Postgresql – Data Corruption on base backups created with wal-e

postgresqlpostgresql-9.1replication

I have streaming replication setup on Postgresql 9.1 with two machines on AWS EC2. The master has a cron job that does a daily base backup using the wal-e tool and uploading it to Amazon's S3 storage. The WAL files are also archived to S3 by using the same tool.

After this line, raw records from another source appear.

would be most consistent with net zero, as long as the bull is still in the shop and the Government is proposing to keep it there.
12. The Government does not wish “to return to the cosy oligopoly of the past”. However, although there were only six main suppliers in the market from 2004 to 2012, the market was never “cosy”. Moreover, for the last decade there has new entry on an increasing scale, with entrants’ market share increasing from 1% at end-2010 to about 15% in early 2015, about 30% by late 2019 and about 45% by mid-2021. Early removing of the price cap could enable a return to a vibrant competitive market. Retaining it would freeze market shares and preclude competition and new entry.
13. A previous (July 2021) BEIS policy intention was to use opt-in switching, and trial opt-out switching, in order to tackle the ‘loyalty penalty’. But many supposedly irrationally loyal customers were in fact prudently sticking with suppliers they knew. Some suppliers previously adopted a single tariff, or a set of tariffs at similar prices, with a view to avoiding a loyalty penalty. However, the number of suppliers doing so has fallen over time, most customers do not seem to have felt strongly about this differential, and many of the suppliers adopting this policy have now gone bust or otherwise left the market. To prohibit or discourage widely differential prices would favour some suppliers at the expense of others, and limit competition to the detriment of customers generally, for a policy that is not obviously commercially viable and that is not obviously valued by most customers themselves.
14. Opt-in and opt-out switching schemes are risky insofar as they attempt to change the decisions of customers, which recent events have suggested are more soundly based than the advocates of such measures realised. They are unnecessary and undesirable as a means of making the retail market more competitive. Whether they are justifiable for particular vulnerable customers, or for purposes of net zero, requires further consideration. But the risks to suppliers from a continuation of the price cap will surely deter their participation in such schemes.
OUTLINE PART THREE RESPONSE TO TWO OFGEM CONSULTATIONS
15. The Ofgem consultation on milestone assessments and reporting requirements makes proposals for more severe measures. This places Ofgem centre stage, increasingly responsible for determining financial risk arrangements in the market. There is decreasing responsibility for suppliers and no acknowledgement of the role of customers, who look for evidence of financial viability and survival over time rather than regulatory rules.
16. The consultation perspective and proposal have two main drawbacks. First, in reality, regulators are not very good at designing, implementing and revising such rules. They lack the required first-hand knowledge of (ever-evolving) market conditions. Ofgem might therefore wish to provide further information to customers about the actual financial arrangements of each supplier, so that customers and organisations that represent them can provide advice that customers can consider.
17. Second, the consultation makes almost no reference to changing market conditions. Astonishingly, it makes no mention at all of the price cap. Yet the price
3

At some point, when I had to replace the slave instance, I ran a wal-e based script that loads the base backup from S3 and writes it to $PGDATA. After that when I started up the database, I got the following errors:

...
Apr 10 10:15:29 dbc postgres[25865]: [12-1] 2014-04-10 10:15:29 UTC LOG: restored log file "00000005000000B800000089" from archive
Apr 10 10:15:31 dbc postgres[25865]: [13-1] 2014-04-10 10:15:31 UTC LOG: restored log file "00000005000000B80000008A" from archive
Apr 10 10:15:33 dbc postgres[25865]: [14-1] 2014-04-10 10:15:33 UTC LOG: restored log file "00000005000000B80000008B" from archive
Apr 10 10:15:47 dbc postgres[25865]: [15-1] 2014-04-10 10:15:47 UTC LOG: restored log file "00000005000000B80000008C" from archive
Apr 10 10:15:47 dbc postgres[25865]: [16-1] 2014-04-10 10:15:47 UTC FATAL: could not access status of transaction 0
Apr 10 10:15:47 dbc postgres[25865]: [16-2] 2014-04-10 10:15:47 UTC DETAIL: Could not open file "pg_subtrans/2214": No such file or directory.
Apr 10 10:15:47 dbc postgres[25865]: [16-3] 2014-04-10 10:15:47 UTC CONTEXT: xlog redo hot_update: rel 1663/24577/5279107; tid 22/32; new 22/84
Apr 10 10:15:47 dbc postgres[25863]: [1-1] 2014-04-10 10:15:47 UTC LOG: startup process (PID 25865) exited with exit code 1
Apr 10 10:15:47 dbc postgres[25863]: [2-1] 2014-04-10 10:15:47 UTC LOG: terminating any other active server processes

The server does not start up.

Does this mean that my base backup is corrupted? Or does it mean that some WAL files are corrupted?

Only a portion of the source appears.